Press Releases and Statements
Benetton Board examines the preliminary results for 2006 and forecast growth for 2007
Ponzano, 7 February 2007 – The Benetton Group Board meeting today viewed the preliminary results for the 2006 financial year (*), pending availability of final numbers which will be examined and approved by the Board of Directors on 16 March 2007.
2006 preliminary values showed 8.4% growth in consolidated revenues, close to 1,913 million euro compared with 1,765 million in 2005.
Growth in net income also confirmed, in line with expections, at around 6.5% of revenues.
Today’s Board meeting also looked at company forecasts for the current year.
In particular, and also in the light of 2007 Spring/Summer orders taken and first indications for 2007 Autumn/Winter orders, 2007 revenues are showing a decidedly positive trend, estimated by the company to be in line with the expected sustainable growth rate for the next few years, of at least 6 to 8%.
It should be emphasized that 2007 orders collected are in line with the new structure of the product offering.

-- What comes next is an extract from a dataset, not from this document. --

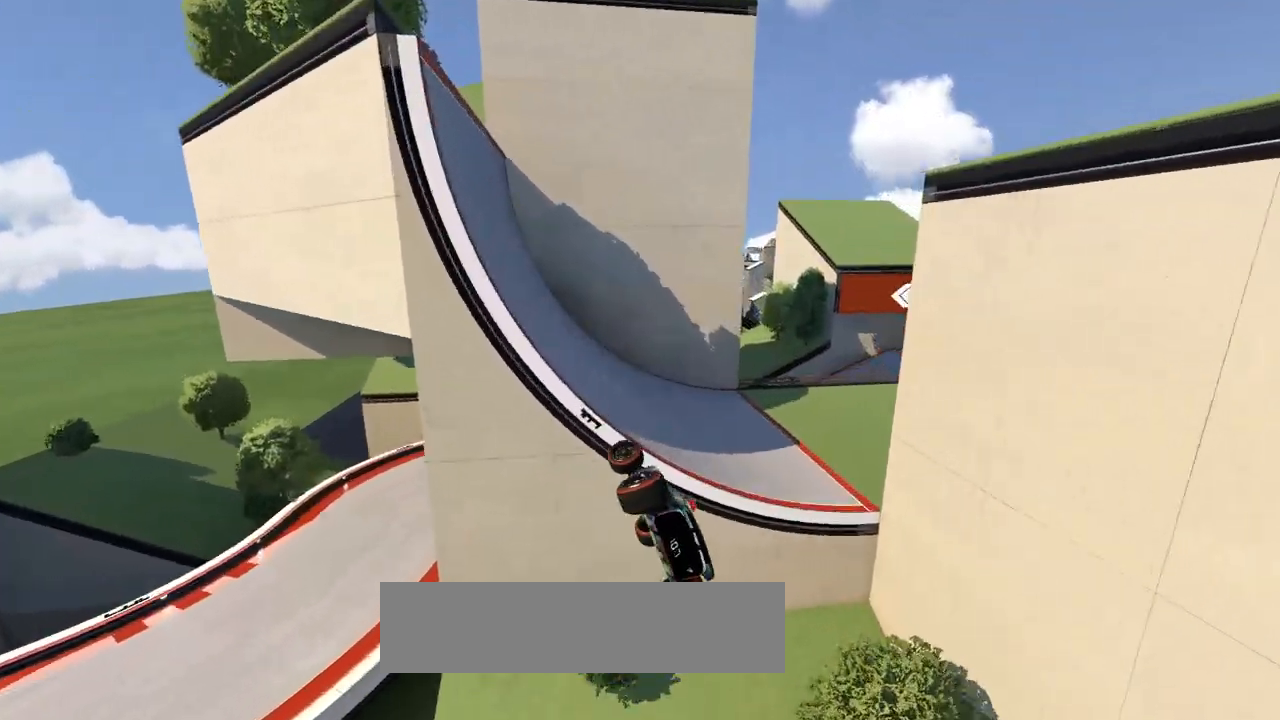
{"keys": ["left", "up"], "events": [[200, "up", "up"], [233, "up", "down"]]}
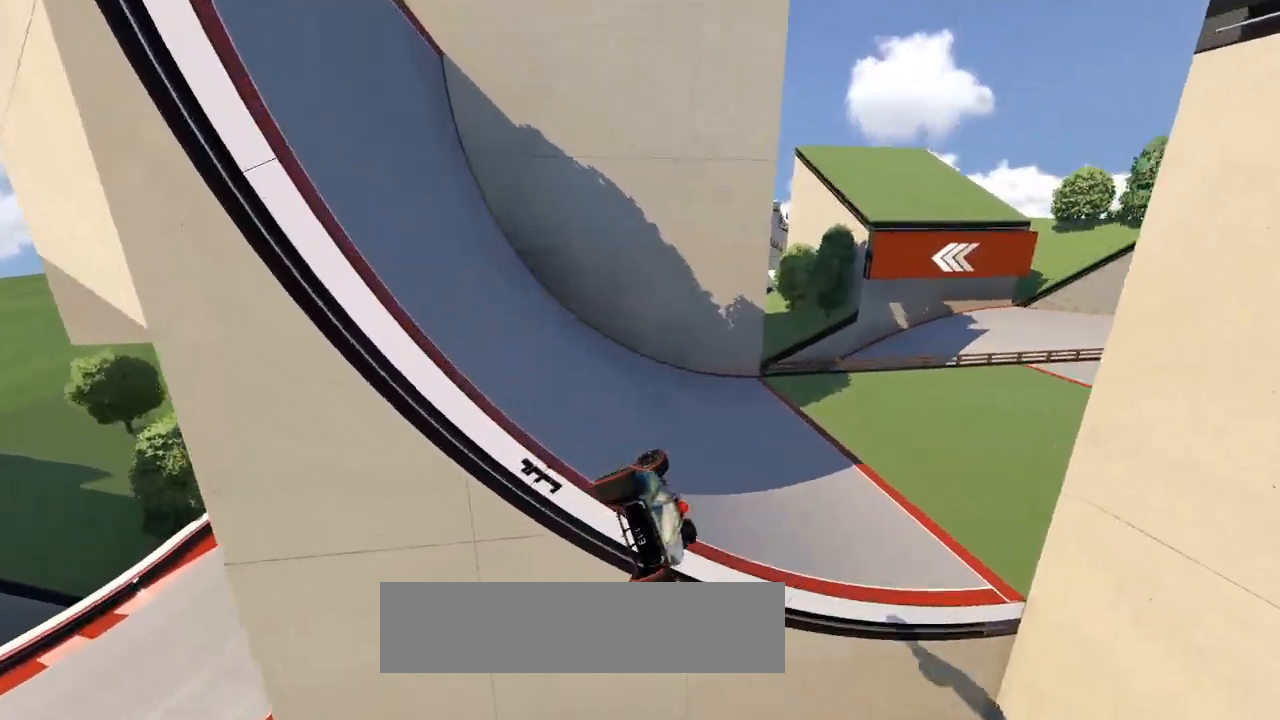
{"keys": ["right", "up"], "events": [[167, "left", "up"], [400, "right", "down"]]}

From this year, in fact, the greater segmentation of the various collections has resulted in order collection being more spread out over the year; nevertheless, in the first months of the year it is already possible to identify a positive trend for 2007.
2007 revenue growth results from a significant volume increase and a product mix which shows an increase in all clothing areas, with double digit growth in accessories and shirts.
More pronounced growth is also expected in 2007 in foreign markets, especially in the Mediterranean area, Eastern European countries, China and India, while good expectations of growth in Italy are mainly driven by the greater segmentation of the product offering.
For 2007, it is forecast that EBITDA, before non-recurring items, will increase by 20%, with a ratio to revenues of over 15%.
In 2007 the focus on development is continuing, with investments expected to be between 250 and 300 million euro, the greater part of which will be dedicated to supporting growth in foreign markets with the strongest development potential. Significant investments will also made for the Castrette distribution logistics area and the production plant in Tunisia. Another significant portion of the investments will be dedicated to IT systems, aimed at assisting the volume growth and the greater segmentation of the collections.
The ratio between indebtness and ordinary EBITDA is expected to decrease below the value of 1.4.
Commenting on the preliminary results, the Group Chairman, Luciano Benetton, said“The positive trend in 2006 is confirmation of the effectiveness of commercial policies launched in previous years and of the continuous improvement in service to the client, both in terms of speed and richness of the product offering, in which we are continuing to invest in 2007. As from this year, we can confidently dedicate our resources to supporting growth in strategic and fast developing areas, assisted by the professionalism and enthusiasm of our partners”.